Some may argue what about meteorites bring new water earth. It can be calculated. I suppose someone has done it.
I suppose that the water content emitted by the volcanoes of subduction zones will contain water from both: the "primordial" magma and the earth's crust fused by the "friction" of the converging plates, that is to say: a water that has never been in the atmosphere (a brand new water that opens in the hydrological cycle) and other water that has belonged to a hydrological cycle before its aquifer entered a subduction phase. To distinguish between both waters seems to me nearly impossible.

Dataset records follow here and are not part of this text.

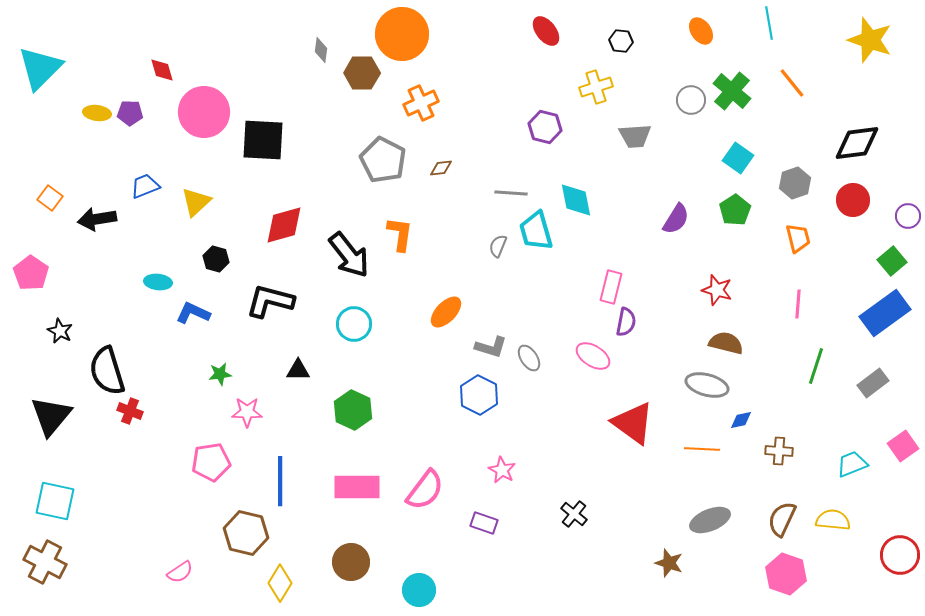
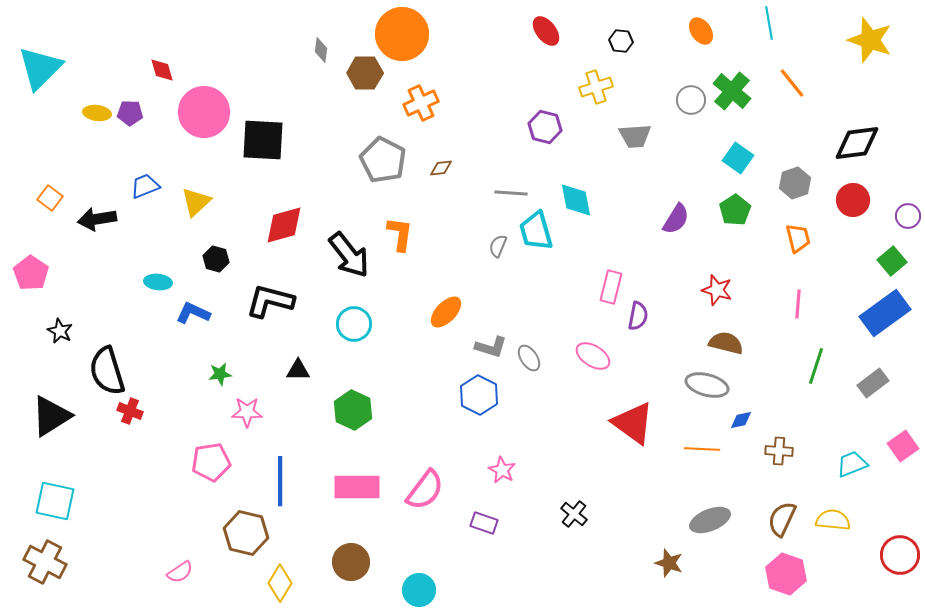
brown hexagon at (362, 73): moved 3 px right
purple semicircle at (626, 322): moved 12 px right, 6 px up
black triangle at (51, 416): rotated 18 degrees clockwise
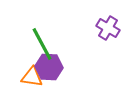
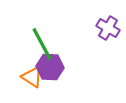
purple hexagon: moved 1 px right
orange triangle: rotated 25 degrees clockwise
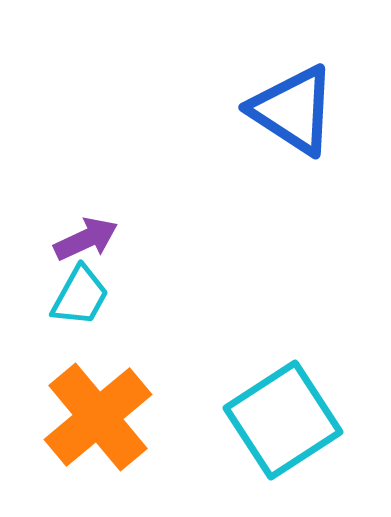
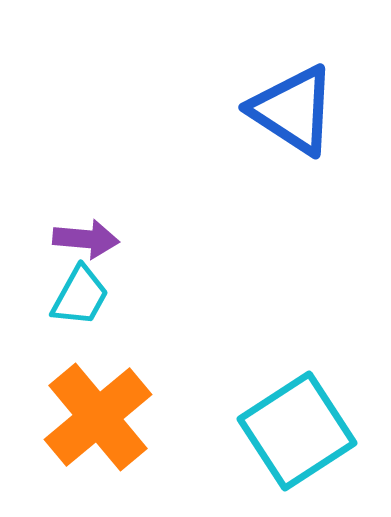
purple arrow: rotated 30 degrees clockwise
cyan square: moved 14 px right, 11 px down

But the water vapor emanating from volcanoes located in divergent plates or those located in hot spots, I suppose that this water is totally juvenile, it “premieres” in the atmospheric hydrological cycle.
I am asking about this water, the amount of this water emissions. It is to know to what extent the hydrological cycle is closed (or not).
The problem I see, to be able to answer this question, is that the main submarine volcano is 40,000 miles long and it is under water some miles deep in the ocean. - Not an easy task to solve at all!
The subject seems very interesting to me.
Thank you very much for your helpful answers and information.